The period after the Nakba (1948) is usually remembered as a disastrous period in which Palestinians were victimized and devastated by war and its consequences, including the displacement of the indigenous people, the destruction of their urban and rural habitats, and the disruption of their social and spatial practices. In contrast to this gloomy picture of Palestine, we notice in this period the spread of modern architectural forms that cannot be overlooked in our endeavor to understand the process of architecture and space in Palestine, especially the architecture of coastal cities (such as Jaffa and Haifa) and cities in the central West Bank (such as Jerusalem, Nablus, Ramallah, Al-Bireh and Bethlehem).
It seems that Palestinian architecture between the Nakba (1948), or shortly before, and the 1967 war, or shortly after, was influenced by the modern architectural style of the region in particular, and of the globe in general, and it was living a modernist era in terms of form, function, and construction techniques—an era that we can tentatively call “Palestine Modern”. This new architecture expresses the dreams and aspirations of the pioneering Palestinian architects and engineers who were “struggling” to claim a place for their architectural and spatial practices in a wider landscape.

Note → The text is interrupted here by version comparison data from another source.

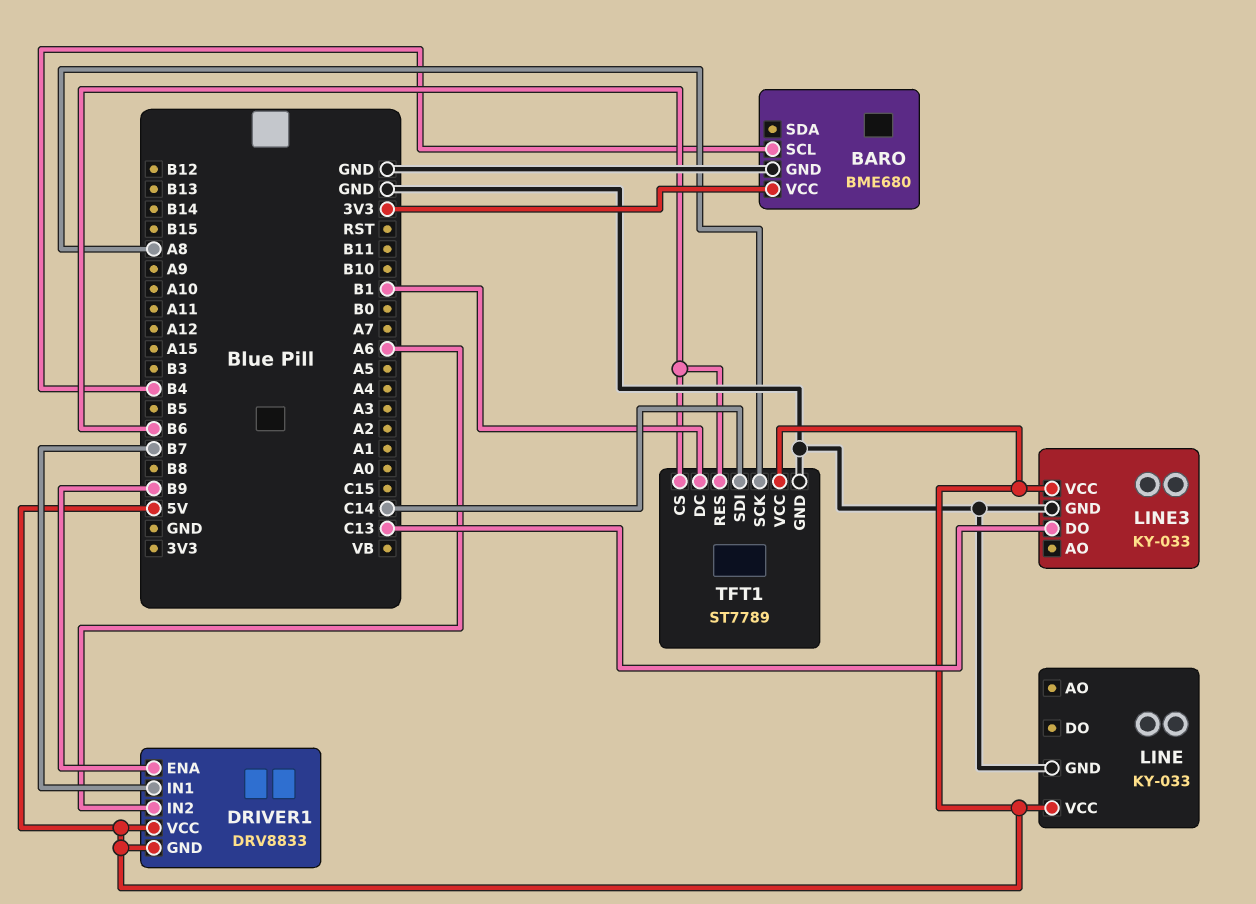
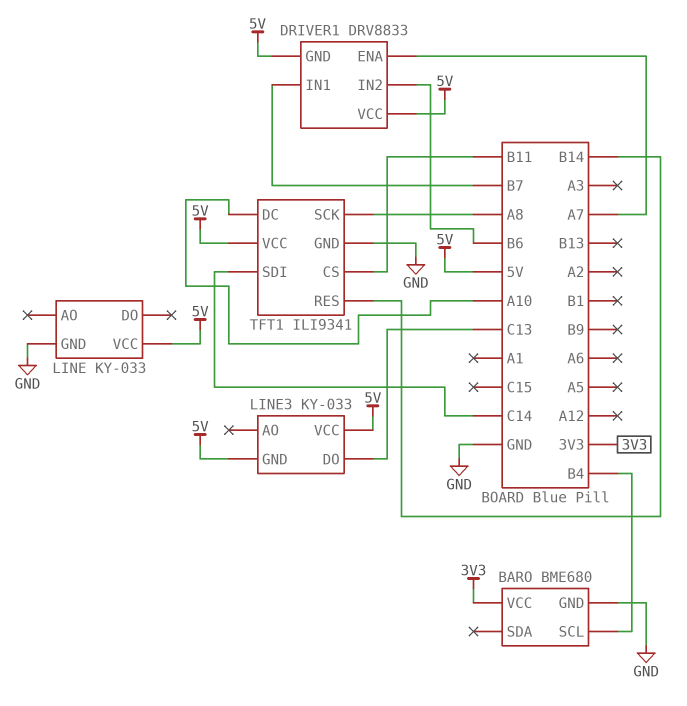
DRIVER1 pin ENA: B9 -> A7
DRIVER1 pin IN2: A6 -> B6
LINE3 pin GND: GND -> 5V
TFT1: ST7789 -> ILI9341
TFT1 pin CS: B6 -> B11
TFT1 pin DC: B1 -> A10
TFT1 pin RES: B6 -> B14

This period witnessed important transformations, the most important of which, from an architectural point of view, was the apparent absence of many features of traditional architecture and the emergence of modern construction techniques by end of the nineteenth century and the beginning of the twentieth century, and they necessarily reflected social and economic transformations and openness to the outside world. New architectural styles gradually moved away from traditional architecture and its forms, encouraged by the introduction of modern construction materials and the beginning of the emergence of the role of pioneering engineers in planning cities and in designing buildings.
At the end of the nineteenth century and the beginning of the twentieth century, the role of the engineer began to appear in constructing new styles of buildings, especially in the coastal and central West Bank cities. In this era, a group of investors and neo-bourgeois took the help of engineers to construct individual mansions outside the borders of the historic centers. The most important examples of this trend were the hotels, schools and residential villas outside the walls of Jerusalem, specifically in al-Baqa’a, al-Qatamun, al-Talbiya and Sheikh Jarra’h neighborhoods, al-Manshiyyeh of Jaffa, northern and southern expansion of Nablus old city, and the north-west and the south west expansions of Bethlehem. Western influences appear in these mansions. Among the architects and engineers of this era were Rushdie al-Imam, Andoni Baramki, and Spiro Choury and George ish-Shibr.
Among the most prominent engineers who worked in the 1950s and 1960s in the East and West Banks are Nazmi Nabulsi (who designed the National Hotel in Jerusalem, Najla al-Nabulsi Building in the Shuafat suburb) and Fouad al-Sayegh (who designed the post office building in Jerusalem and al-Yateem al-‘Arabi School in ‘Atarot and the Hilton Hotel in Al-Bireh), Ahmed Dakhqan, Hisham al-Husseini, Shukri Qab’in, Fawwaz Muhanna (who designed ‘Hekmat al-Masry residence in Nablus), Diran Faskerjian, George Rayes (who was very famous in Beirut), Theodore Kanaan (who designed The Ambassador Hotel in Jerusalem), Hani ‘Arafat (who designed An-Najah National University, Nablus Municipality and Jericho cinema), Jaafar Touqan, Rizk Khoury, Saliba Qshair, Sayyed Karim (who designed Dr. Muhammad al-Qutub Villa–King Hussein residence in Shuafat). As for the foreign engineers who contributed to the modern architecture of Palestine, we mention Anthony Irving and his office in Beirut (who designed a hotel in Sheikh Jarra’h in Jerusalem) and the Lebanese engineer Jubran Jubran (who designed the Mount Scopus Hotel in Jerusalem and the ‘Hanania and Kharraz Building in Ramallah in 1975).
With the entry of all of Palestine under the Israeli occupation (1967), a promising architectural era came to a halt, and a sweet dream was turned into a frightening nightmare. The Israeli occupation institutions took control of the Palestinian space and the Palestine’s dreams of autonomy and modernity.
The adopted Palestinian Heritage Law of 2018, issued by the Palestinian president, protects buildings that were constructed prior to 1917. However, listing, classification, policies, and by-laws are required to protect later constructions, which is not foreseen in the near future. This makes modern architecture in Palestine vulnerable and prey to destruction and replacement with newer and larger buildings. This practically turned our villages and towns, especially after the Oslo agreement (1993) and the huge urbanization accompanied it, into jungles of reinforced concrete structures with imported curtain glass facades.